The Shortwave Set’s junk-shop pop might seem like an odd fit for Danger Mouse, but these Brits are apparently his favorite modern band, so he offered to produce its second album, Replica Sun Machine. Upon arrival in L.A., the group apparently proved charming enough to recruit both John Cale and Van Dyke Parks as collaborators. The result is unsurprisingly lusher than its marvellously ramshackle 2005 debut, The Debt Collection. Whereas part of the appeal of any given Shortwave Set song was how cunningly it was constructed out of disparate, odd parts (at one time the band was essentially something like a collision among the aesthetics of Broadcast, St. Etienne, and the Avalanches), Danger Mouse polishes up the band’s sounds until no seams show. (Of course, a set of Van Dyke Parks string arrangements aren’t exactly going to be “ramshackle” either.)

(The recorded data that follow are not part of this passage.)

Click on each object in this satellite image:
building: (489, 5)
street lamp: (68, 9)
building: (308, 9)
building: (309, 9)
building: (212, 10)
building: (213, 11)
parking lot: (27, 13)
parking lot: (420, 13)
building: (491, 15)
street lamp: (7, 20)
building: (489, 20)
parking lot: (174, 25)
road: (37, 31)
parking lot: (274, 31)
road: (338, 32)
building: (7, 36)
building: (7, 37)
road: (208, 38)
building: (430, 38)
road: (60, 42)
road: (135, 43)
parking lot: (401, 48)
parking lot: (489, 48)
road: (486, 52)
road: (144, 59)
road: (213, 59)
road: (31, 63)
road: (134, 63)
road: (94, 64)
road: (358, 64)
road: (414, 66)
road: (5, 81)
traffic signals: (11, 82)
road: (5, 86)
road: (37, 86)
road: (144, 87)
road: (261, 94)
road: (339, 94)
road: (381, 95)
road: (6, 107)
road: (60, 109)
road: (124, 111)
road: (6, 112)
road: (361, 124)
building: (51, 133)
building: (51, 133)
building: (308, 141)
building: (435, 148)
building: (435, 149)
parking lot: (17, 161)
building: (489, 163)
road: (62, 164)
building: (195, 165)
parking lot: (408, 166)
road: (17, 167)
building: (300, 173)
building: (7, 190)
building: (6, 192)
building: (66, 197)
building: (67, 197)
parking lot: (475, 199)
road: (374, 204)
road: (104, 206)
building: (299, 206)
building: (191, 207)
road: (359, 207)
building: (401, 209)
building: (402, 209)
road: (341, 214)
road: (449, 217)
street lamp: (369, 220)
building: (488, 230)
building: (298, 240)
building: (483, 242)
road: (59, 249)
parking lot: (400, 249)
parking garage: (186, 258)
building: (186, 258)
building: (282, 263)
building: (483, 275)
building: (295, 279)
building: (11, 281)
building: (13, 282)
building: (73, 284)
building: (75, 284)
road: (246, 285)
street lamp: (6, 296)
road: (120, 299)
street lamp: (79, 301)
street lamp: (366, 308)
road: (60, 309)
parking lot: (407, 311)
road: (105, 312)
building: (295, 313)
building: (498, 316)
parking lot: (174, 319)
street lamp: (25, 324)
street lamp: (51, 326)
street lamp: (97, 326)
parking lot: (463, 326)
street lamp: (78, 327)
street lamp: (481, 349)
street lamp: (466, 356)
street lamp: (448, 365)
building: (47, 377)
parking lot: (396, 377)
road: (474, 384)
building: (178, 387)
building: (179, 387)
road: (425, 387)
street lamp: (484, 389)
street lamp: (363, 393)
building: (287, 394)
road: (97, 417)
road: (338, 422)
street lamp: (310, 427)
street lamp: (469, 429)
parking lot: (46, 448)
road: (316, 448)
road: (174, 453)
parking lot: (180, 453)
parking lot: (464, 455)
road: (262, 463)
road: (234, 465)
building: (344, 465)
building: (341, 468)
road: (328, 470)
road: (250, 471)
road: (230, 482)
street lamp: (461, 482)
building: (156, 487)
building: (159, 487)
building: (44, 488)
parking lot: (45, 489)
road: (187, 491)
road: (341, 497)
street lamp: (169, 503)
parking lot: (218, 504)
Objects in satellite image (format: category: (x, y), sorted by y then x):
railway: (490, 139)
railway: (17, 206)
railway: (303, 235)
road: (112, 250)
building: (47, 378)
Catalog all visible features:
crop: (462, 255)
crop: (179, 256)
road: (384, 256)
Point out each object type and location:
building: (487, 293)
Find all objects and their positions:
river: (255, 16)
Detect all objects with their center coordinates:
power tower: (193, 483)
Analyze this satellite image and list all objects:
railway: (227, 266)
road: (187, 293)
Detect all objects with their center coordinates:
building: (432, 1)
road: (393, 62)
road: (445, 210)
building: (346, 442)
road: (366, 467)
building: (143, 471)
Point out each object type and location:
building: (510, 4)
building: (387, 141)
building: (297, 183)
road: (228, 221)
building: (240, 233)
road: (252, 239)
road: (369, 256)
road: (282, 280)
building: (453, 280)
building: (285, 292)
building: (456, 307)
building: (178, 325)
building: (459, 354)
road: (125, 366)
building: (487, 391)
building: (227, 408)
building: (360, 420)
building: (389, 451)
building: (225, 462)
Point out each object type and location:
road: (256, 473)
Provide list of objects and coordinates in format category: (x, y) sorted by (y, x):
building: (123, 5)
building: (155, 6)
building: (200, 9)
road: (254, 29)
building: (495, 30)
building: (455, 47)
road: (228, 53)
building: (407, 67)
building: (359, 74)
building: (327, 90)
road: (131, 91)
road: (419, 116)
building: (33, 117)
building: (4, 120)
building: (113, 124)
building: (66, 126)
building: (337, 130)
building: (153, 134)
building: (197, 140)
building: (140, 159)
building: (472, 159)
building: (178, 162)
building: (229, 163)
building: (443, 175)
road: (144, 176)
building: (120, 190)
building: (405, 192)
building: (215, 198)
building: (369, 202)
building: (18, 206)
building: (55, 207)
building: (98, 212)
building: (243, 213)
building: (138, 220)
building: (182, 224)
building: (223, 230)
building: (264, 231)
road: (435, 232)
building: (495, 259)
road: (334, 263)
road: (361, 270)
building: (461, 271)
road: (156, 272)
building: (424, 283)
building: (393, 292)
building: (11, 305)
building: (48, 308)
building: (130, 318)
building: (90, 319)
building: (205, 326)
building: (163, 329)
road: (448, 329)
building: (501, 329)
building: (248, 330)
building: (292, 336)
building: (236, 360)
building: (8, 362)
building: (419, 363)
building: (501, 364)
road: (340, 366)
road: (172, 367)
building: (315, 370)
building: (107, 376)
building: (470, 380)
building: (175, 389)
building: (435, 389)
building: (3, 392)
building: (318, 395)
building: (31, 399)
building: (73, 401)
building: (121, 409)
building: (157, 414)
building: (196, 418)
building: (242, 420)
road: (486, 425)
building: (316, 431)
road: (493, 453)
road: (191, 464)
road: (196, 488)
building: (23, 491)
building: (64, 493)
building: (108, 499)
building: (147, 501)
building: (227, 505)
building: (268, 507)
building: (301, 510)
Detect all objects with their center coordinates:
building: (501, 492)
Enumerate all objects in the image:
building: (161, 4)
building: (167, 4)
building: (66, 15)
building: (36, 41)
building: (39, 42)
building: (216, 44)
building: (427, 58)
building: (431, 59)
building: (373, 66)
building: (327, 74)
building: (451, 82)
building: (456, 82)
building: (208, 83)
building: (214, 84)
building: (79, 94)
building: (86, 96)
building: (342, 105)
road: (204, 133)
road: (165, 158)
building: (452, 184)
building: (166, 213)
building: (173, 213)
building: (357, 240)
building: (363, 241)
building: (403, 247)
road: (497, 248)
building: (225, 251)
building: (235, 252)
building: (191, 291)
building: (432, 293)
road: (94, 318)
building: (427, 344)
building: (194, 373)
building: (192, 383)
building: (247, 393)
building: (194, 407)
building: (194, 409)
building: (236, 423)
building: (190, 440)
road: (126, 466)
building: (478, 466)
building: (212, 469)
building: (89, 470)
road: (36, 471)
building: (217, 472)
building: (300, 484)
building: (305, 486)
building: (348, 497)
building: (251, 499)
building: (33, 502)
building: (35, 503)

The songwriting gets heavy emphasis this time around, and at times, it triumphs. The album opener “Harmonia” along with “Replica” are nicely foreboding; the first single “No Social” is bitchy and catchy in equal measures; and the album closer “Downer Song” is surprisingly hummable given its mood and subject matter. However, too much of Replica Sun Machine is sonically pleasant but not terribly gripping, and the on-the-nose lyrics “House of Lies” can be a bit much. With the “Victorian Funk” of its debut gone, Shortwave Set is revealed as more traditionally classicist than expected, with both “Now ‘Til 69” and “Yesterdays to Come” being sonically and thematically in debt to the ’60s. As a set of lush, occasionally retro pop tunes, Replica Sun Machine proves fairly satisfying, but anyone who loves the more idiosyncratic, almost radical sound of the band’s past work is going to be a little underwhelmed by what’s here.